Even for all that, it is far from a cure-all; only about 35 percent of hemodialysis patients remain alive after five years. It also costs an average of about $90,000 a year.

“I would say, ‘Oh Lord, I’m coming to D-Day,’” Twyman said.

She was sitting on the couch when the call came. After hanging up, she held hands with her sister and prayed. Later that day, Twyman came to the hospital for what she thought was a brief blood test. But as she walked into the parking lot afterward to head home, she turned to see a cloud of white coats rushing after her.

Twyman was to have the operation that day. A kidney was available for her.

Marie Twyman was the recipient in the first kidney transplant ever performed in Delaware, Jan. 15, 2007.

The procedure was successful, and on Jan. 15, 2007, she became the first adult to receive a kidney transplant in Delaware. Eight days later, the program’s surgeons performed the state’s first live-donor transplant of an adult.

Twyman measured her recovery in months, but she has sweet memories of the nurses and doctors who cared for her.

“They make you feel wanted,” she said.

Now, a decade later, she is healthy enough to maintain her independence and still lives along the quiet New Castle street where she has spent the last 40 years.

As the transplant program comes closer to its goal of providing a kidney transplant for every Delaware adult who needs one, Dr.

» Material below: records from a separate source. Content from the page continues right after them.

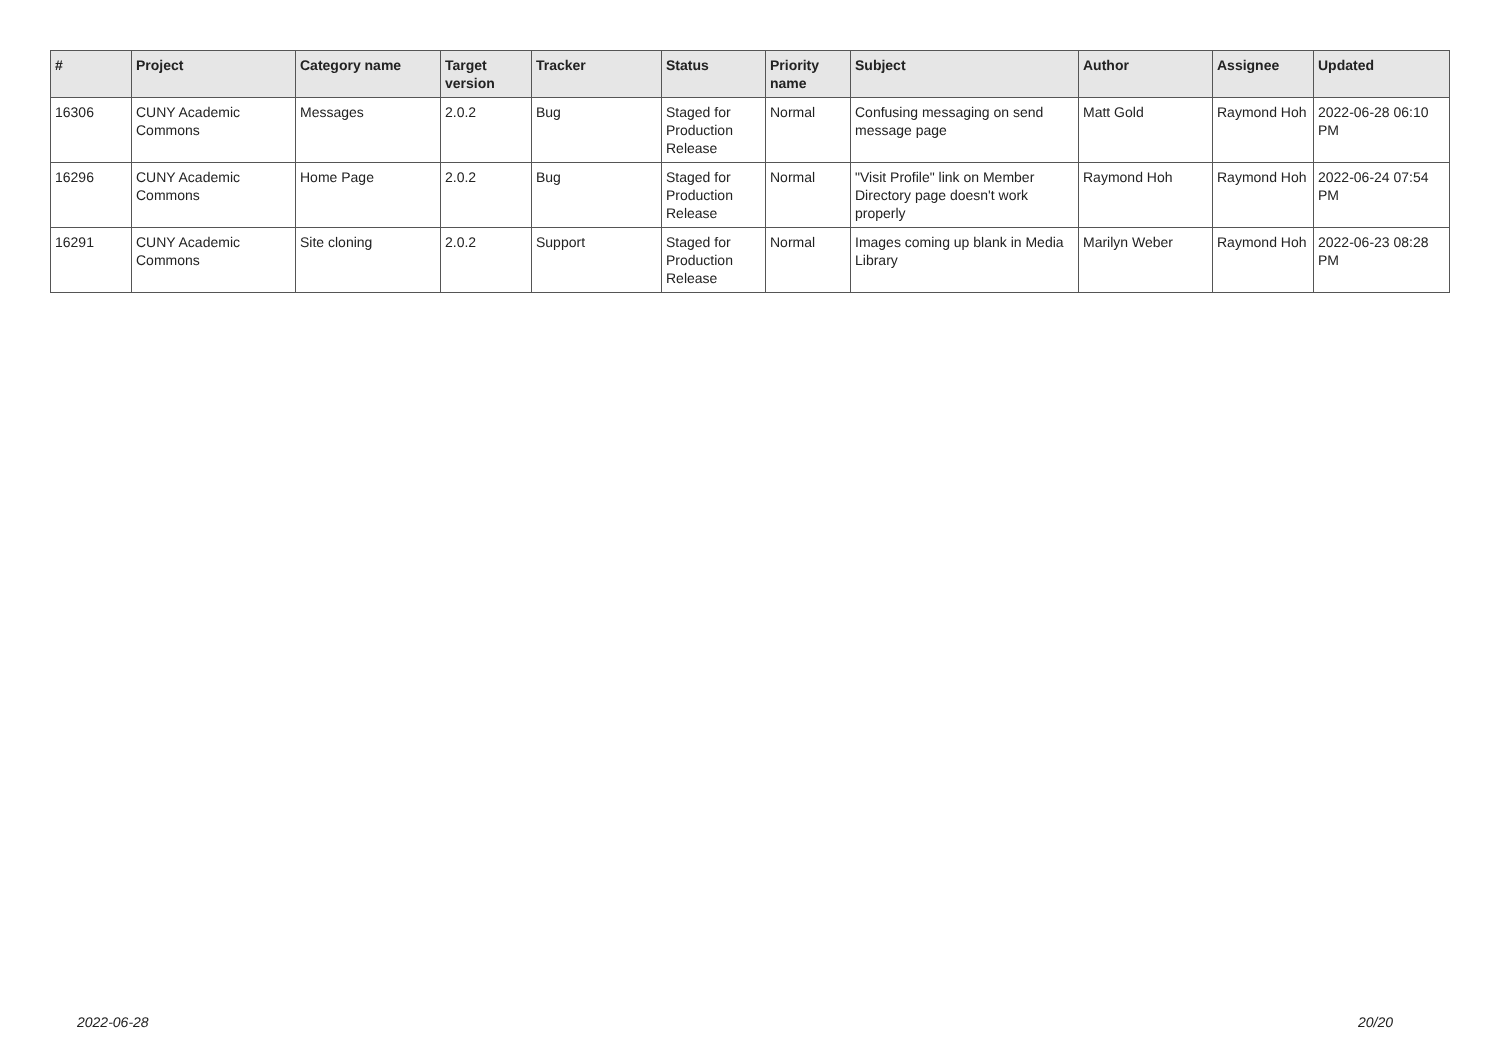| # | Project | Category name | Target version | Tracker | Status | Priority name | Subject | Author | Assignee | Updated |
| --- | --- | --- | --- | --- | --- | --- | --- | --- | --- | --- |
| 16306 | CUNY Academic Commons | Messages | 2.0.2 | Bug | Staged for Production Release | Normal | Confusing messaging on send message page | Matt Gold | Raymond Hoh | 2022-06-28 06:10 PM |
| 16296 | CUNY Academic Commons | Home Page | 2.0.2 | Bug | Staged for Production Release | Normal | "Visit Profile" link on Member Directory page doesn't work properly | Raymond Hoh | Raymond Hoh | 2022-06-24 07:54 PM |
| 16291 | CUNY Academic Commons | Site cloning | 2.0.2 | Support | Staged for Production Release | Normal | Images coming up blank in Media Library | Marilyn Weber | Raymond Hoh | 2022-06-23 08:28 PM |
2022-06-28 20/20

Gilibert believes that the personal touch that began with patient number one, Marie Twyman, will continue with each new patient.

“I can’t not see or remember my patients,” she said. “They are our neighbors.”

It’s Delaware, after all. Dr. Gilibert and her colleagues routinely run into their patients at the grocery store, or the mall or the movie theater. Caring for their neighbors is The Christiana Care Way.

“Are we expected to take ownership for the health of our patients?” Dr. Gilibert said. “Heck yeah.”